C’est une expérience extraordinaire de porter un maillot de l’équipe de France, chanter la Marseillaise, c’est très émouvant. C’est énorme, je souhaite à tout le monde de vivre ça au moins une fois. Une saison ça se joue sur 10 mois. En équipe de France on prépare les évènements importants en à peu près 2 mois. On passe d’1h30 voire 2h, à 3h d’entrainement, 2 fois par jour. On rentre dans une autre structure, très disciplinée, on reste en groupe tout le temps. On a les temps de récupération qu’il faut vraiment apprécier sur 2 mois intenses.
Concernant le Basket Féminin et sa médiatisation, quel est ton point de vue ? Une différence tend-elle à se faire depuis les JO et le parcours de nos braqueuses sous l’impulsion de Céline Dumerc ?

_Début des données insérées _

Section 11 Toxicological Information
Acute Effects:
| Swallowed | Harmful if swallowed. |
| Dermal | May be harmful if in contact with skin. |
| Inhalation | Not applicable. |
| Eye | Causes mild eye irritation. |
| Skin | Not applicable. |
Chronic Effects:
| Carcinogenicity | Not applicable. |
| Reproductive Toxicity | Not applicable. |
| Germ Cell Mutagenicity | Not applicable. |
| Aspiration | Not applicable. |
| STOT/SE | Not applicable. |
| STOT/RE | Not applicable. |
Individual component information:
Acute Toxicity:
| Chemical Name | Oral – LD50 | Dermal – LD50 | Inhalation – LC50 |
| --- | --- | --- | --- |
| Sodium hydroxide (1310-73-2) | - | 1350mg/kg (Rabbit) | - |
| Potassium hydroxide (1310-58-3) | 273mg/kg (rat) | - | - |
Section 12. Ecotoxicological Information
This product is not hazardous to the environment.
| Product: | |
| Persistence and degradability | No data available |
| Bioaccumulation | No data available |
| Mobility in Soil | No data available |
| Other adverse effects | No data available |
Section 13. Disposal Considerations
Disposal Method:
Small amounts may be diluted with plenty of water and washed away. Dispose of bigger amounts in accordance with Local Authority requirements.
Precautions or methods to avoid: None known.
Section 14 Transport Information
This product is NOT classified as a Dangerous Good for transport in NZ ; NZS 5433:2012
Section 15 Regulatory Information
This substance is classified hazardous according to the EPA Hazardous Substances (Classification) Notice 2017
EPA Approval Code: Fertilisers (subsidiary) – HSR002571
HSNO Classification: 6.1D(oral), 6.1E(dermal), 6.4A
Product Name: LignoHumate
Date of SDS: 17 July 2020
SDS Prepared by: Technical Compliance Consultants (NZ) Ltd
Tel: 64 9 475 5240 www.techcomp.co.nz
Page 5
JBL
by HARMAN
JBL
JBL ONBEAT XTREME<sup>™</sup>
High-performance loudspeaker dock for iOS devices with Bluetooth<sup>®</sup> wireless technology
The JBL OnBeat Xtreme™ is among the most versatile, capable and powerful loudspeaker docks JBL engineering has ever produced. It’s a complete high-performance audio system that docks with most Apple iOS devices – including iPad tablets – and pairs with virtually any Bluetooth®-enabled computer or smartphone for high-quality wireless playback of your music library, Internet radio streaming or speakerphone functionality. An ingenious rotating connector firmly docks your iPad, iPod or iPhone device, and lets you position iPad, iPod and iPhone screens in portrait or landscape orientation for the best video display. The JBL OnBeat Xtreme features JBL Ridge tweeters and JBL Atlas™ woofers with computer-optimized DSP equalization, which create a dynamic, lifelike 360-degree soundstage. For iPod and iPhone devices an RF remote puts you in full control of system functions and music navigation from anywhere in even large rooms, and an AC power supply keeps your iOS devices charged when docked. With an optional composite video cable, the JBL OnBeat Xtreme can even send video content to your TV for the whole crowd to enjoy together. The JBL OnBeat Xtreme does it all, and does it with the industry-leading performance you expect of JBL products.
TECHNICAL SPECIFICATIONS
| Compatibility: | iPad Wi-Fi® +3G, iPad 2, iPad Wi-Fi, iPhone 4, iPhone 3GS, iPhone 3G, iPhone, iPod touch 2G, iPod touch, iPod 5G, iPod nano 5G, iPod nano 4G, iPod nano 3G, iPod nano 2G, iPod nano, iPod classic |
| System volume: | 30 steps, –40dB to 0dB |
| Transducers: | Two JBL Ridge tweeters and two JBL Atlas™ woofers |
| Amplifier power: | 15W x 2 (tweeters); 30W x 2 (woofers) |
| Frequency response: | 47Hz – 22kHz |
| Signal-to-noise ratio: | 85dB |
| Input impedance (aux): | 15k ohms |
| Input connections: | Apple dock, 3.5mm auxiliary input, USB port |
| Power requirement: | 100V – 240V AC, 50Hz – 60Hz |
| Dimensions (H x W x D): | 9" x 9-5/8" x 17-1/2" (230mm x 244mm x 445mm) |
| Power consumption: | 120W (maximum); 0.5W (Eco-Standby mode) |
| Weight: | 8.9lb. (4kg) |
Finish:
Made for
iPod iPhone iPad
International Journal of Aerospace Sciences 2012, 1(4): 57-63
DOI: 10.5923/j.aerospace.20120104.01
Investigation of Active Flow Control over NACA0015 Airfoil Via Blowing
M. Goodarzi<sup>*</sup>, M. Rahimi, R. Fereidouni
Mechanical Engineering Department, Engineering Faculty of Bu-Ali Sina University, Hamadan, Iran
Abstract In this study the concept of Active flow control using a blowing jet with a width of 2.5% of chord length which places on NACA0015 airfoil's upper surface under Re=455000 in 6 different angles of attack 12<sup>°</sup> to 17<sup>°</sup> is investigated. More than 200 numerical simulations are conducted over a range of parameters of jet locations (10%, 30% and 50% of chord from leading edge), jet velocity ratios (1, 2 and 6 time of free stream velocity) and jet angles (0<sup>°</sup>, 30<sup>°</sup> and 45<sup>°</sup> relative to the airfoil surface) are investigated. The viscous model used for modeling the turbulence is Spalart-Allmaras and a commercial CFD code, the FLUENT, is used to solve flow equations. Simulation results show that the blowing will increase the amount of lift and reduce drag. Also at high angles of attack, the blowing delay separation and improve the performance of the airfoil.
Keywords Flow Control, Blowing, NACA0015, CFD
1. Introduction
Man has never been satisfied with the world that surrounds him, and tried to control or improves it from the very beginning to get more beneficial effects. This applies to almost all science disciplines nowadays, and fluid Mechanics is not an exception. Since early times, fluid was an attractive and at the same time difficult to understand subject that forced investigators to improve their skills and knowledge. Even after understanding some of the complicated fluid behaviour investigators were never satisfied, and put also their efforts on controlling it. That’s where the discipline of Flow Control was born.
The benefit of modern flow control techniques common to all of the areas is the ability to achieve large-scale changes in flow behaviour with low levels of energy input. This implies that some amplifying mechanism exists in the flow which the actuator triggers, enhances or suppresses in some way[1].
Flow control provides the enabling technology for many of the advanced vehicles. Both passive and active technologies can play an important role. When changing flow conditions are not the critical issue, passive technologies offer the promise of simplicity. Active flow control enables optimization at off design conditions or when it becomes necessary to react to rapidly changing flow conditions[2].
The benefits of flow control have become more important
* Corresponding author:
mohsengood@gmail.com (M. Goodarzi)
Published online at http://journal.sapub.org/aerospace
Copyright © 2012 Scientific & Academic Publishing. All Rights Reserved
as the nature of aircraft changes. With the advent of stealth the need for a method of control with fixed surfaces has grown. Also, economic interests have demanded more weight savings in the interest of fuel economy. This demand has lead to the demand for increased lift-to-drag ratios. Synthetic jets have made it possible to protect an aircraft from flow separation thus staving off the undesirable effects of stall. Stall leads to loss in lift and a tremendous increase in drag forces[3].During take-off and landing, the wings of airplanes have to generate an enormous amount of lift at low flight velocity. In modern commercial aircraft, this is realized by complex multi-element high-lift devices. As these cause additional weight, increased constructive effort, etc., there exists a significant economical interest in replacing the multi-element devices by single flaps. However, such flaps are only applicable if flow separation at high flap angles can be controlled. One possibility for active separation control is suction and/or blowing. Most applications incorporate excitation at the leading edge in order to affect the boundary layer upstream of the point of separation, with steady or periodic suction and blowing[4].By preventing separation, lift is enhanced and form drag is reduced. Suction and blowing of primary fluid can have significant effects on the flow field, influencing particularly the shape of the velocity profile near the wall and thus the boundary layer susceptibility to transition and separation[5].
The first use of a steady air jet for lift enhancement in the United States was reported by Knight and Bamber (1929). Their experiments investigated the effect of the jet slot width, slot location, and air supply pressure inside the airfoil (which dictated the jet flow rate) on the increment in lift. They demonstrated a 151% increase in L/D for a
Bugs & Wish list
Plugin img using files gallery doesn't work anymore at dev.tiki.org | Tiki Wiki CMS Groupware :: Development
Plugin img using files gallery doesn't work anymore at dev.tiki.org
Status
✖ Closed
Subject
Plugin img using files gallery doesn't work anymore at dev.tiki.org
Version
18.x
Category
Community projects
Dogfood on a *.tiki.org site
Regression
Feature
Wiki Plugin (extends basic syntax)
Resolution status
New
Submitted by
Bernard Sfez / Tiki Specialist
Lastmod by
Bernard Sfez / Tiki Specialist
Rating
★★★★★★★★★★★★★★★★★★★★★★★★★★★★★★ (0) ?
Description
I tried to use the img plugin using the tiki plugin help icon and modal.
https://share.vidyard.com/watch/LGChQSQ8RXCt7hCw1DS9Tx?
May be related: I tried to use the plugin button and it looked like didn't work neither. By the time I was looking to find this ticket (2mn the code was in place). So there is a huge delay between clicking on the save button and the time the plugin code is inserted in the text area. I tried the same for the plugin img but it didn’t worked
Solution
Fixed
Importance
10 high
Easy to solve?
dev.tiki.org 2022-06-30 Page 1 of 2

À Calais, on est médiatisé comme l’année dernière. De mon ressenti, il n’y a aucun changement pour moi. C’est sûr que des filles comme Céline Dumerc sont plus sollicitées par des chaînes comme L’equipe 21 pour des reportages, Intérieur Sport, etc. Ce sont des joueuses qui vont permettre aux filles de se faire un peu plus médiatiser et c’est très bien pour le basket féminin, le sport féminin. J’aimerais bien que ça continue à évoluer.
On voit également le COB très impliqué avec l’opération « Marraines de Cœur » auxquelles vous avez données de votre temps aux jeunes filles des Yvelines. Peux-tu nous parler de ce projet, toi qui a eu cette chance d’intégrer un centre de formation pour aujourd’hui pratiquer le Basket à Haut niveau ?
Cette année on a fait beaucoup d’actions comme les « Marraines de Cœur ». On est allées il n’y a pas longtemps dans les Yvelines, on reçoit différentes écoles, exclusivement des filles. J’adore me proposer pour être marraine, me proposer de l’être pour les petits, surtout les babys. On établit différents ateliers thématiques. Je me souviens de la remarque d’une petite fille cette année qui disait devant les caméras : « Ça me fait très plaisir de voir des joueuses professionnelles aujourd’hui car d’habitude il faut payer très cher pour les voir ». C’est là que je me suis dit, c’est dingue l’image qu’ils ont de nous, cette image de Star.